TASK DIRECTIONS:
Begin your copy at the line with "leaderboard, change" in the records below and end it at the line with "This guide will give you a", restating each line word for word; omit the pictures.

EXTRACTED DATA:
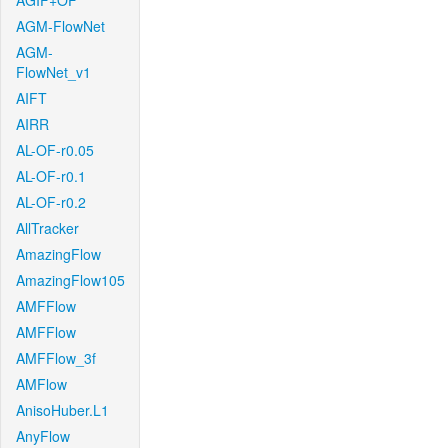
AGIF+OF
AGM-FlowNet
AGM-
FlowNet_v1
AIFT
AIRR
AL-OF-r0.05
AL-OF-r0.1
AL-OF-r0.2
AllTracker
AmazingFlow
AmazingFlow105
AMFFlow
AMFFlow
AMFFlow_3f
AMFlow
AnisoHuber.L1
AnyFlow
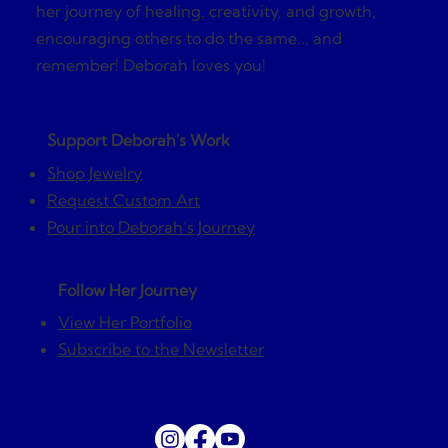
her journey of healing, creativity, and growth,
encouraging others to do the same... and
remember! Deborah loves you!
Support Deborah's Work
Shop Jewelry
Request Custom Art
Pour into Deborah’s Journey
Follow Her Journey
View Her Portfolio
Subscribe to the Newsletter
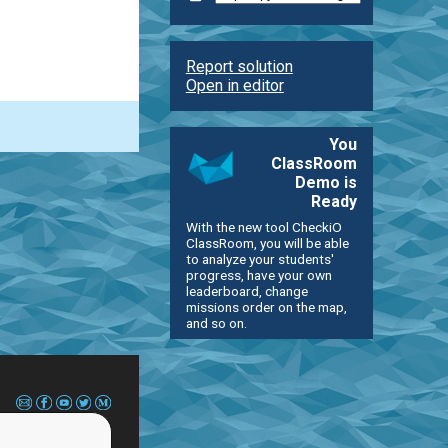
Report solution
Open in editor
You
ClassRoom
Demo is
Ready
With the new tool CheckiO
ClassRoom, you will be able
to analyze your students'
progress, have your own
leaderboard, change
missions order on the map,
and so on.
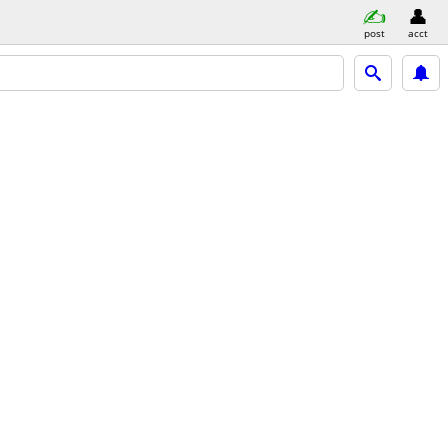
post
acct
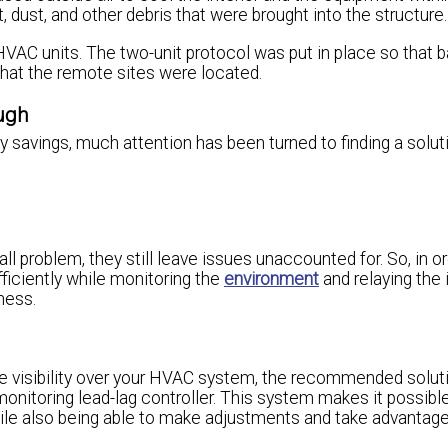
ust, and other debris that were brought into the structure.
HVAC units. The two-unit protocol was put in place so that
that the remote sites were located.
ough
ergy savings, much attention has been turned to finding a solut
ll problem, they still leave issues unaccounted for. So, in o
ficiently while monitoring the
environment
and relaying the
ness.
e visibility over your HVAC system, the recommended soluti
 monitoring lead-lag controller. This system makes it possibl
le also being able to make adjustments and take advantage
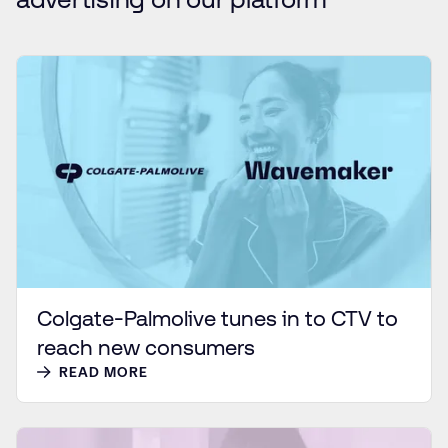
Colgate-Palmolive tunes in to CTV to
reach new consumers
READ MORE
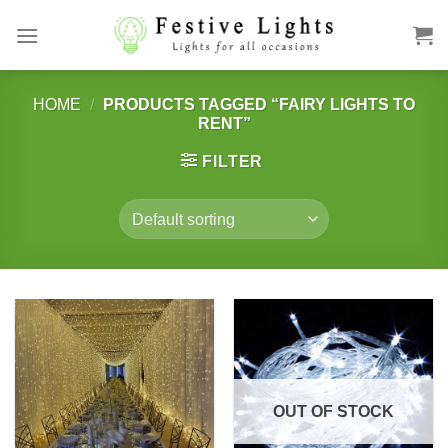
Skip
to
content
HOME
/
PRODUCTS TAGGED “FAIRY LIGHTS TO
RENT”
FILTER
OUT OF STOCK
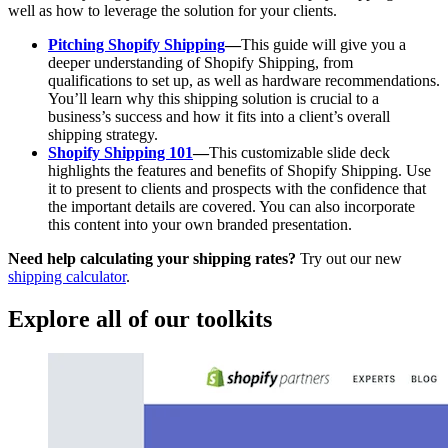
well as how to leverage the solution for your clients.
Pitching Shopify Shipping
—
This guide will give you a
deeper understanding of Shopify Shipping, from
qualifications to set up, as well as hardware recommendations.
You’ll learn why this shipping solution is crucial to a
business’s success and how it fits into a client’s overall
shipping strategy.
Shopify Shipping 101
—
This customizable slide deck
highlights the features and benefits of Shopify Shipping. Use
it to present to clients and prospects with the confidence that
the important details are covered. You can also incorporate
this content into your own branded presentation.
Need help calculating your shipping rates?
Try out our new
shipping calculator
.
Explore all of our toolkits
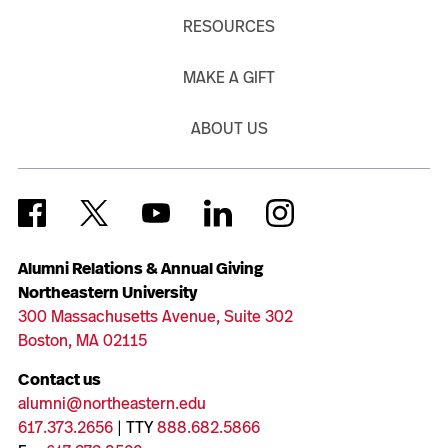
RESOURCES
MAKE A GIFT
ABOUT US
Alumni Relations & Annual Giving
Northeastern University
300 Massachusetts Avenue, Suite 302
Boston, MA 02115
Contact us
alumni@northeastern.edu
617.373.2656
| TTY
888.682.5866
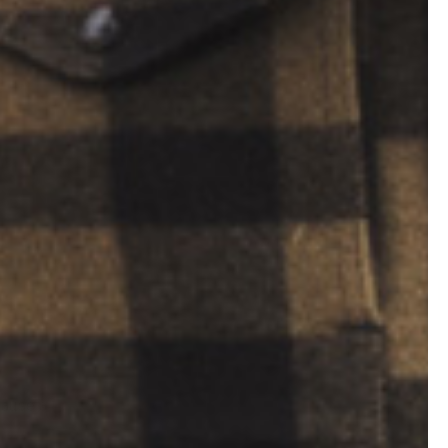
cause a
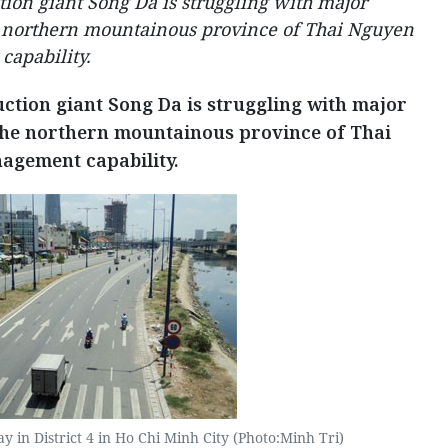
ion giant Song Da is struggling with major
he northern mountainous province of Thai Nguyen
capability.
ction giant Song Da is struggling with major
 the northern mountainous province of Thai
agement capability.
 in District 4 in Ho Chi Minh City (Photo:Minh Tri)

SOLUTION TO THIS EXERCISE:
leaderboard, change
missions order on the map,
and so on.
post
acct
ust, and other debris that were brought into the structure.
HVAC units. The two-unit protocol was put in place so that
that the remote sites were located.
ough
ergy savings, much attention has been turned to finding a solut
ll problem, they still leave issues unaccounted for. So, in o
ficiently while monitoring the
environment
and relaying the
ness.
e visibility over your HVAC system, the recommended soluti
 monitoring lead-lag controller. This system makes it possibl
le also being able to make adjustments and take advantage
Colgate-Palmolive tunes in to CTV to
reach new consumers
READ MORE
Skip
to
content
HOME
/
PRODUCTS TAGGED “FAIRY LIGHTS TO
RENT”
FILTER
OUT OF STOCK
well as how to leverage the solution for your clients.
Pitching Shopify Shipping
—
This guide will give you a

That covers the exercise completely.